## Required work
Copy word for word every line from the start of the records through the line that contains "پردازشگر گرافیکی 10 هسته و CPU اختصاصی", including that line.

## Data provided
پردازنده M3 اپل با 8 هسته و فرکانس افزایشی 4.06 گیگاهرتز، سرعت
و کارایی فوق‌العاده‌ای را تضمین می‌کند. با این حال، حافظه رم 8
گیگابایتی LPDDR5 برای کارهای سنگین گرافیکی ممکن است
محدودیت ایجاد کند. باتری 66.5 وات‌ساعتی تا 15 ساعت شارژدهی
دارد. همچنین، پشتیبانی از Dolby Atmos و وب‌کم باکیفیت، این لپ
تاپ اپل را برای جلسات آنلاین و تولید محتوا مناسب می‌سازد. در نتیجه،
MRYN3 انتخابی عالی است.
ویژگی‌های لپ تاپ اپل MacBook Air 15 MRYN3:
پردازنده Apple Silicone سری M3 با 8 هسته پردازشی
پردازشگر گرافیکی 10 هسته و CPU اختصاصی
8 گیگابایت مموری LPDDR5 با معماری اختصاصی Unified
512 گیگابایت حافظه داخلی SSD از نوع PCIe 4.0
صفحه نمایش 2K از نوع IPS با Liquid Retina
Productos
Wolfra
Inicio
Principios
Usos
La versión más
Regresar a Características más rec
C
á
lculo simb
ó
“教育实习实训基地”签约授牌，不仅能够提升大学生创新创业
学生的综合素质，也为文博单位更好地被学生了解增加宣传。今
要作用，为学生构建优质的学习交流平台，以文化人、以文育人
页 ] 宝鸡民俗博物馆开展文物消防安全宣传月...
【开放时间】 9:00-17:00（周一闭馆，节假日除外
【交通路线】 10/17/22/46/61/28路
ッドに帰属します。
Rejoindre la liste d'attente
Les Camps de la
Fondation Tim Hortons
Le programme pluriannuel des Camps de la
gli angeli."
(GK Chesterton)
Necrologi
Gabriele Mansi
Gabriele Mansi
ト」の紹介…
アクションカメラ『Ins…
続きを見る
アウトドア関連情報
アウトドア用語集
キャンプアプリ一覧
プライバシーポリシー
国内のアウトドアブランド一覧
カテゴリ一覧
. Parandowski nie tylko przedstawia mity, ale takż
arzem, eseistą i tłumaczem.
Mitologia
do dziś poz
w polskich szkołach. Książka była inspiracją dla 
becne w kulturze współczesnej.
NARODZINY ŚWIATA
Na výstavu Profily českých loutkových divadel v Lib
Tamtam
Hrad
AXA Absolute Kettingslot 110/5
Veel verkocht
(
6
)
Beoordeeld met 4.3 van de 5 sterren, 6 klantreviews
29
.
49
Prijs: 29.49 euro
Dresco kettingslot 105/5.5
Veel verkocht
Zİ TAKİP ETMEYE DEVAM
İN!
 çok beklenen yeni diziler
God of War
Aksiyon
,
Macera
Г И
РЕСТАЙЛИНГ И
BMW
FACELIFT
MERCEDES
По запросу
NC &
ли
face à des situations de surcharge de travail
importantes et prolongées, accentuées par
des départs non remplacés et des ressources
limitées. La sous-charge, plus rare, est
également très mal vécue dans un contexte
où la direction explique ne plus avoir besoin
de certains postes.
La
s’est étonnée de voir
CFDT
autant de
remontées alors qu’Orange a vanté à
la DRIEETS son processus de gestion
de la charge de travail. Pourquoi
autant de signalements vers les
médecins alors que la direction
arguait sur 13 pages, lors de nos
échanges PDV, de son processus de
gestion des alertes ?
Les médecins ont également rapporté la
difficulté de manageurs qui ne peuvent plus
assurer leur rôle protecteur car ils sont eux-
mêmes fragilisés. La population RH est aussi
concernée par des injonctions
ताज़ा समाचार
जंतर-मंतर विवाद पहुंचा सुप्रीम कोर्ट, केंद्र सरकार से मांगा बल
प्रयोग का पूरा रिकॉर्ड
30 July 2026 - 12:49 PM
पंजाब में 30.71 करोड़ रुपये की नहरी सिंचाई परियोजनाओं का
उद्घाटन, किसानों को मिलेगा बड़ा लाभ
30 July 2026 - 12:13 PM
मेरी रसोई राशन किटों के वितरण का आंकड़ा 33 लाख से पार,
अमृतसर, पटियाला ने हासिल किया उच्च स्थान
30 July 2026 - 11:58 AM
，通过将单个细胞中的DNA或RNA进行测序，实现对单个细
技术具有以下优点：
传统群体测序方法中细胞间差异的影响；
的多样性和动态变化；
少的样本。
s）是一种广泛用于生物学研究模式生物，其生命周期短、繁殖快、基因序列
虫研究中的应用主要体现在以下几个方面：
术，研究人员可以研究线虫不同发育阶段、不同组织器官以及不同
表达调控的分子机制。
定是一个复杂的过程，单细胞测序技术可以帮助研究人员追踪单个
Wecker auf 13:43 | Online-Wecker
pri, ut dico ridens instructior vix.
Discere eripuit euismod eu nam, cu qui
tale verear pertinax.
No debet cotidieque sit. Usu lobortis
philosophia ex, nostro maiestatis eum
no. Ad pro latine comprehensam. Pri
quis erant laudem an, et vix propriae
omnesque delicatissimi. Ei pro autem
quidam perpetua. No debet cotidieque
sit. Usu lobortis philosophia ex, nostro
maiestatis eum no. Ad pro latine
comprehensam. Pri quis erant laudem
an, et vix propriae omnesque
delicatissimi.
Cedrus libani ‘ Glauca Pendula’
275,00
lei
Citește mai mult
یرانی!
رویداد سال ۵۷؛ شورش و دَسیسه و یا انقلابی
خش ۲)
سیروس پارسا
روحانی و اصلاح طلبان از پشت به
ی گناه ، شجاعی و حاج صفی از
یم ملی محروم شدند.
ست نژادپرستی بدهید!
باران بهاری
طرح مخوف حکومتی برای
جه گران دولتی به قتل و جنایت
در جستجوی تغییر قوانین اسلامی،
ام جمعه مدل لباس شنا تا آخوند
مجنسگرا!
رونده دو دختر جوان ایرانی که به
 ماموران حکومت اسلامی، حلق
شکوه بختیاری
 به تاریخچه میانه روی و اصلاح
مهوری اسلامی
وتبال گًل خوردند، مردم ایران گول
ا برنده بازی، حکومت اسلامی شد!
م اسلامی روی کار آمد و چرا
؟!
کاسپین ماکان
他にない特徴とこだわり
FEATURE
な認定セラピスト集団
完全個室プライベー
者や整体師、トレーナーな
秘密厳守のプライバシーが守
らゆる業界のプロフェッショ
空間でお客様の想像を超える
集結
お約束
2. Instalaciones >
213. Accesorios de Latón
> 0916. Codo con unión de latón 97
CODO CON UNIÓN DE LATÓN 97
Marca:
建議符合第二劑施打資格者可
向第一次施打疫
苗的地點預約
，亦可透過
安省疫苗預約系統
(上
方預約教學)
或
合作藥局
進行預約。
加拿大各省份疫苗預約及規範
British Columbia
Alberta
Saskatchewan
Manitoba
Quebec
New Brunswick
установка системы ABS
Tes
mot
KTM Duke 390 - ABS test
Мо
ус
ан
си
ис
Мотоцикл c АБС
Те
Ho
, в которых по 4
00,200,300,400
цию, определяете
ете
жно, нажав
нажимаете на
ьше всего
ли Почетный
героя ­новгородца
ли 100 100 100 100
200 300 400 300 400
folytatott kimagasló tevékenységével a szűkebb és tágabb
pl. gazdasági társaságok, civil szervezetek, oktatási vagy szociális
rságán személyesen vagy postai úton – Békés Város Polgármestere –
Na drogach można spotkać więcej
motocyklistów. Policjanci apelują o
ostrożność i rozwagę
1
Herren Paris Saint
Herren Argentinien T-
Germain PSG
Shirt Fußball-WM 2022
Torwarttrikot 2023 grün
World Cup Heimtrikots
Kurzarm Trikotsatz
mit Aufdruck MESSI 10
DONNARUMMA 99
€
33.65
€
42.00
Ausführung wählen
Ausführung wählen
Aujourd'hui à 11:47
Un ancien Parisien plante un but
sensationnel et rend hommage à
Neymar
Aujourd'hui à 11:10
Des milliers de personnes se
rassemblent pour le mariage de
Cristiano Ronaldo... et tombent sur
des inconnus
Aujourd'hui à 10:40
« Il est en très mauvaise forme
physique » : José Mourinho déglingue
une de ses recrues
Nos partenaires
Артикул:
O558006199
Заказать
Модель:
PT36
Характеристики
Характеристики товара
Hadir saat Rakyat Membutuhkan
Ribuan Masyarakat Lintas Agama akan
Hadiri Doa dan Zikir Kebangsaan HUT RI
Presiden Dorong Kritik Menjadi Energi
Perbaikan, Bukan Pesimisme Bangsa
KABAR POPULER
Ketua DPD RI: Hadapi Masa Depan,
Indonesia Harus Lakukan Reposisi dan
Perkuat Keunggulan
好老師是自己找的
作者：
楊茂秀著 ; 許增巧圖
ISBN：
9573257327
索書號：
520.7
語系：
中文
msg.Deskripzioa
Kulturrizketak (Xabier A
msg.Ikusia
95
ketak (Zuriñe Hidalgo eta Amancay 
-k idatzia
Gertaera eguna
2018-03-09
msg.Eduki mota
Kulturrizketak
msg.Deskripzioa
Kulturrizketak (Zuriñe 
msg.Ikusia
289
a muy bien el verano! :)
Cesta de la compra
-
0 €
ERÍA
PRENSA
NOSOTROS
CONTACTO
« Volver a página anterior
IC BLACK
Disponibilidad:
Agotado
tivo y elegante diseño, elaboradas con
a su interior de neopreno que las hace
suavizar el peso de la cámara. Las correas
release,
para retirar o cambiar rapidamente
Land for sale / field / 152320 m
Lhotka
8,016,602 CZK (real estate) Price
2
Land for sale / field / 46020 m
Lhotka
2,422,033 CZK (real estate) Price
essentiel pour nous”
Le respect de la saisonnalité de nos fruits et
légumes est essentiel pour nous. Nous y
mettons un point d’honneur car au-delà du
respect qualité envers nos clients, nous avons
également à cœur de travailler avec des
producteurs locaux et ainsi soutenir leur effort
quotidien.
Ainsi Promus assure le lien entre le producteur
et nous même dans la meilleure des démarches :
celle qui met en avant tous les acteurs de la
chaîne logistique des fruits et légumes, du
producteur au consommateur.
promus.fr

## Solved problem
پردازنده M3 اپل با 8 هسته و فرکانس افزایشی 4.06 گیگاهرتز، سرعت
و کارایی فوق‌العاده‌ای را تضمین می‌کند. با این حال، حافظه رم 8
گیگابایتی LPDDR5 برای کارهای سنگین گرافیکی ممکن است
محدودیت ایجاد کند. باتری 66.5 وات‌ساعتی تا 15 ساعت شارژدهی
دارد. همچنین، پشتیبانی از Dolby Atmos و وب‌کم باکیفیت، این لپ
تاپ اپل را برای جلسات آنلاین و تولید محتوا مناسب می‌سازد. در نتیجه،
MRYN3 انتخابی عالی است.
ویژگی‌های لپ تاپ اپل MacBook Air 15 MRYN3:
پردازنده Apple Silicone سری M3 با 8 هسته پردازشی
پردازشگر گرافیکی 10 هسته و CPU اختصاصی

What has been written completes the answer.